What to produce. Copy all of the material below, line for line.

Excerpted data.

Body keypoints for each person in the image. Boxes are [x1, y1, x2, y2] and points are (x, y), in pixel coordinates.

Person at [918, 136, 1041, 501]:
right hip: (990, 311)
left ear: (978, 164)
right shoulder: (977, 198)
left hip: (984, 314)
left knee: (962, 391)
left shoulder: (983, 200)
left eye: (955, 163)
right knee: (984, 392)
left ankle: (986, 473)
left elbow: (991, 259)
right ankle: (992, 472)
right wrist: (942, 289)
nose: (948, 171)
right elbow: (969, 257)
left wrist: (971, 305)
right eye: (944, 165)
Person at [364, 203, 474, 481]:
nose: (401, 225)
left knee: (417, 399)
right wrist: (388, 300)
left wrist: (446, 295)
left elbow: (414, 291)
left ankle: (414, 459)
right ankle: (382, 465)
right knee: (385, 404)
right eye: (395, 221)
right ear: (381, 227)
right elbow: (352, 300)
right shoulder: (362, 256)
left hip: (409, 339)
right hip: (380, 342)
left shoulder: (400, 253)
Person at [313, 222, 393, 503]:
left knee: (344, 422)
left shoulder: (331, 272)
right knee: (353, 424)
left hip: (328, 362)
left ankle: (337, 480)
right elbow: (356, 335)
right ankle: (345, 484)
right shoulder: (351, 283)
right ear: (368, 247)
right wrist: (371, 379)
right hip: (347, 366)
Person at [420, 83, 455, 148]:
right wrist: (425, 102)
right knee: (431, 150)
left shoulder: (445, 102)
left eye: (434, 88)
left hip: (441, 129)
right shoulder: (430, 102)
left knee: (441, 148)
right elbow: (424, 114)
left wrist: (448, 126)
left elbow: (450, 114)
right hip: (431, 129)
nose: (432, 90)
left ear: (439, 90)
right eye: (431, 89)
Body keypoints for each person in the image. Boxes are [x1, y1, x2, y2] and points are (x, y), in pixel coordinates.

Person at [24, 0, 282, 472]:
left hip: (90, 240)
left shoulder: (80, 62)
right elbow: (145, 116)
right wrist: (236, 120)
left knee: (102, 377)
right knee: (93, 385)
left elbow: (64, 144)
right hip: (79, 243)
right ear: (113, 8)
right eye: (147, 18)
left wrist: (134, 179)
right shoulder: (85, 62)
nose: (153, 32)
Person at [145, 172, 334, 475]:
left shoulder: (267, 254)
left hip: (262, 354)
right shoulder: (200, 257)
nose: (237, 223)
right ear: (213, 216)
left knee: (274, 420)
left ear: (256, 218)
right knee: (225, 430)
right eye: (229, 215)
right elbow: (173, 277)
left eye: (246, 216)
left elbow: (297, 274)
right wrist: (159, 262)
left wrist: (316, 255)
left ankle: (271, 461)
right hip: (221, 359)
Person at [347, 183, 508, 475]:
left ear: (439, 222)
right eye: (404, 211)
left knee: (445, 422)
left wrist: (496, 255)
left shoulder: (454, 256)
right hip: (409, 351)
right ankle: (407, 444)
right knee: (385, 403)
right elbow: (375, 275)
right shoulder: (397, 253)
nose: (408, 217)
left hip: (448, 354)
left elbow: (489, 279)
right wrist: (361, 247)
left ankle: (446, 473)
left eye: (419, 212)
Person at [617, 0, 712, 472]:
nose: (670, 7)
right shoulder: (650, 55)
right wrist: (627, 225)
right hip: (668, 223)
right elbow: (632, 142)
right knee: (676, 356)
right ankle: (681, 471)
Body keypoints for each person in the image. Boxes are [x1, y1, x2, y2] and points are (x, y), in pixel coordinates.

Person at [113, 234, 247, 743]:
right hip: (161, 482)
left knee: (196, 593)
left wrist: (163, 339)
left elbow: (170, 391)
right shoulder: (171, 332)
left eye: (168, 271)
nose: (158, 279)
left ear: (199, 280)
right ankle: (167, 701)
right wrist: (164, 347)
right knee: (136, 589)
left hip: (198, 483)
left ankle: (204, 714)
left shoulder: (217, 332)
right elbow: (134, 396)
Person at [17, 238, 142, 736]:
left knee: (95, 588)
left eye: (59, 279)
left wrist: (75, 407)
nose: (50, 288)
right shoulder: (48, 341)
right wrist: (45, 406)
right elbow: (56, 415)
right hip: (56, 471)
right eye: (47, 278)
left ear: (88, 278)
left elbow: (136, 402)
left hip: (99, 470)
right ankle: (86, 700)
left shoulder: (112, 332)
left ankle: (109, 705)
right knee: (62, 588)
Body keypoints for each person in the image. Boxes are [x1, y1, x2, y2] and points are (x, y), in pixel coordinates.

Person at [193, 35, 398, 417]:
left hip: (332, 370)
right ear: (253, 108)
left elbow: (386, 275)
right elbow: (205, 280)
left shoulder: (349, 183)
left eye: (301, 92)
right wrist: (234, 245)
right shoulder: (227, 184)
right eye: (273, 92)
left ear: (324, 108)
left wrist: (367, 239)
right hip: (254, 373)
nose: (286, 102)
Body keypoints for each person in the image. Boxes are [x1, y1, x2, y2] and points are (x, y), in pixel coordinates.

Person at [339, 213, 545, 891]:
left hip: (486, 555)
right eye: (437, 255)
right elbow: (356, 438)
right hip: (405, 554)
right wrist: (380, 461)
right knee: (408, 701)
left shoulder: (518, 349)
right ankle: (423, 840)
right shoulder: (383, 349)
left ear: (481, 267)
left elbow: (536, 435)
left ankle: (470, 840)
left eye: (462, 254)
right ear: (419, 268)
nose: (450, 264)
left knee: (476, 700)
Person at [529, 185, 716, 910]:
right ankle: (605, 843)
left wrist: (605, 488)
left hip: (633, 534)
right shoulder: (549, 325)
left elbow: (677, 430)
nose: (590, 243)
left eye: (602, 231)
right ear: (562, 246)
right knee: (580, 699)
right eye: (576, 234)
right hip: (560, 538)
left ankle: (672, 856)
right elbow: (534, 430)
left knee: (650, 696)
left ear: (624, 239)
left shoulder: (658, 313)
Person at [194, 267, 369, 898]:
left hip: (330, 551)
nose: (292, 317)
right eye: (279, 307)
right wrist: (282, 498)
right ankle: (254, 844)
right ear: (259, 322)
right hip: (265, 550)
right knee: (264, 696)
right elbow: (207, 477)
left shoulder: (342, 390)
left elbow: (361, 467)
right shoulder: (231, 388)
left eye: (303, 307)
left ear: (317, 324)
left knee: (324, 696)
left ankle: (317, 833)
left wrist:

Exercise result.
Body keypoints for each person in the image. Boxes are [x1, y1, x2, y2] and points are (x, y), in pixel coordinates.

Person at [918, 136, 1041, 501]:
right hip: (990, 311)
left ear: (978, 164)
right shoulder: (977, 198)
left hip: (984, 314)
left knee: (962, 391)
left shoulder: (983, 200)
left eye: (955, 163)
right knee: (984, 392)
left ankle: (986, 473)
left elbow: (991, 259)
right ankle: (992, 472)
right wrist: (942, 289)
nose: (948, 171)
right elbow: (969, 257)
left wrist: (971, 305)
right eye: (944, 165)
Person at [364, 203, 474, 481]:
nose: (401, 225)
left knee: (417, 399)
right wrist: (388, 300)
left wrist: (446, 295)
left elbow: (414, 291)
left ankle: (414, 459)
right ankle: (382, 465)
right knee: (385, 404)
right eye: (395, 221)
right ear: (381, 227)
right elbow: (352, 300)
right shoulder: (362, 256)
left hip: (409, 339)
right hip: (380, 342)
left shoulder: (400, 253)
Person at [313, 222, 393, 503]:
left knee: (344, 422)
left shoulder: (331, 272)
right knee: (353, 424)
left hip: (328, 362)
left ankle: (337, 480)
right elbow: (356, 335)
right ankle: (345, 484)
right shoulder: (351, 283)
right ear: (368, 247)
right wrist: (371, 379)
right hip: (347, 366)
Person at [420, 83, 455, 148]:
right wrist: (425, 102)
right knee: (431, 150)
left shoulder: (445, 102)
left eye: (434, 88)
left hip: (441, 129)
right shoulder: (430, 102)
left knee: (441, 148)
right elbow: (424, 114)
left wrist: (448, 126)
left elbow: (450, 114)
right hip: (431, 129)
nose: (432, 90)
left ear: (439, 90)
right eye: (431, 89)
Body keypoints for each person in the image. Boxes are [x1, y1, x2, y2] and points are (x, y), in pixel coordinates.

Person at [24, 0, 282, 472]:
left hip: (90, 240)
left shoulder: (80, 62)
right elbow: (145, 116)
right wrist: (236, 120)
left knee: (102, 377)
right knee: (93, 385)
left elbow: (64, 144)
right hip: (79, 243)
right ear: (113, 8)
right eye: (147, 18)
left wrist: (134, 179)
right shoulder: (85, 62)
nose: (153, 32)
Person at [145, 172, 334, 475]:
left shoulder: (267, 254)
left hip: (262, 354)
right shoulder: (200, 257)
nose: (237, 223)
right ear: (213, 216)
left knee: (274, 420)
left ear: (256, 218)
right knee: (225, 430)
right eye: (229, 215)
right elbow: (173, 277)
left eye: (246, 216)
left elbow: (297, 274)
right wrist: (159, 262)
left wrist: (316, 255)
left ankle: (271, 461)
right hip: (221, 359)
Person at [347, 183, 508, 475]:
left ear: (439, 222)
right eye: (404, 211)
left knee: (445, 422)
left wrist: (496, 255)
left shoulder: (454, 256)
right hip: (409, 351)
right ankle: (407, 444)
right knee: (385, 403)
right elbow: (375, 275)
right shoulder: (397, 253)
nose: (408, 217)
left hip: (448, 354)
left elbow: (489, 279)
right wrist: (361, 247)
left ankle: (446, 473)
left eye: (419, 212)
Person at [617, 0, 712, 472]:
nose: (670, 7)
right shoulder: (650, 55)
right wrist: (627, 225)
right hip: (668, 223)
right elbow: (632, 142)
right knee: (676, 356)
right ankle: (681, 471)
Body keypoints for each person in the image. Boxes are [x1, y1, x2, y2] and points are (x, y), in pixel coordinates.

Person at [113, 234, 247, 743]:
right hip: (161, 482)
left knee: (196, 593)
left wrist: (163, 339)
left elbow: (170, 391)
right shoulder: (171, 332)
left eye: (168, 271)
nose: (158, 279)
left ear: (199, 280)
right ankle: (167, 701)
right wrist: (164, 347)
right knee: (136, 589)
left hip: (198, 483)
left ankle: (204, 714)
left shoulder: (217, 332)
right elbow: (134, 396)
Person at [17, 238, 142, 736]:
left knee: (95, 588)
left eye: (59, 279)
left wrist: (75, 407)
nose: (50, 288)
right shoulder: (48, 341)
right wrist: (45, 406)
right elbow: (56, 415)
right hip: (56, 471)
right eye: (47, 278)
left ear: (88, 278)
left elbow: (136, 402)
left hip: (99, 470)
right ankle: (86, 700)
left shoulder: (112, 332)
left ankle: (109, 705)
right knee: (62, 588)
Body keypoints for each person in the image. Boxes are [x1, y1, x2, y2] and points are (x, y), in pixel coordinates.

Person at [193, 35, 398, 417]:
left hip: (332, 370)
right ear: (253, 108)
left elbow: (386, 275)
right elbow: (205, 280)
left shoulder: (349, 183)
left eye: (301, 92)
right wrist: (234, 245)
right shoulder: (227, 184)
right eye: (273, 92)
left ear: (324, 108)
left wrist: (367, 239)
right hip: (254, 373)
nose: (286, 102)
Body keypoints for each person in the image. Boxes are [x1, y1, x2, y2] and points are (x, y), in pixel coordinates.

Person at [339, 213, 545, 891]:
left hip: (486, 555)
right eye: (437, 255)
right elbow: (356, 438)
right hip: (405, 554)
right wrist: (380, 461)
right knee: (408, 701)
left shoulder: (518, 349)
right ankle: (423, 840)
right shoulder: (383, 349)
left ear: (481, 267)
left elbow: (536, 435)
left ankle: (470, 840)
left eye: (462, 254)
right ear: (419, 268)
nose: (450, 264)
left knee: (476, 700)
Person at [529, 185, 716, 910]:
right ankle: (605, 843)
left wrist: (605, 488)
left hip: (633, 534)
right shoulder: (549, 325)
left elbow: (677, 430)
nose: (590, 243)
left eye: (602, 231)
right ear: (562, 246)
right knee: (580, 699)
right eye: (576, 234)
right hip: (560, 538)
left ankle: (672, 856)
right elbow: (534, 430)
left knee: (650, 696)
left ear: (624, 239)
left shoulder: (658, 313)
Person at [194, 267, 369, 898]:
left hip: (330, 551)
nose: (292, 317)
right eye: (279, 307)
right wrist: (282, 498)
right ankle: (254, 844)
right ear: (259, 322)
right hip: (265, 550)
right knee: (264, 696)
right elbow: (207, 477)
left shoulder: (342, 390)
left elbow: (361, 467)
right shoulder: (231, 388)
left eye: (303, 307)
left ear: (317, 324)
left knee: (324, 696)
left ankle: (317, 833)
left wrist:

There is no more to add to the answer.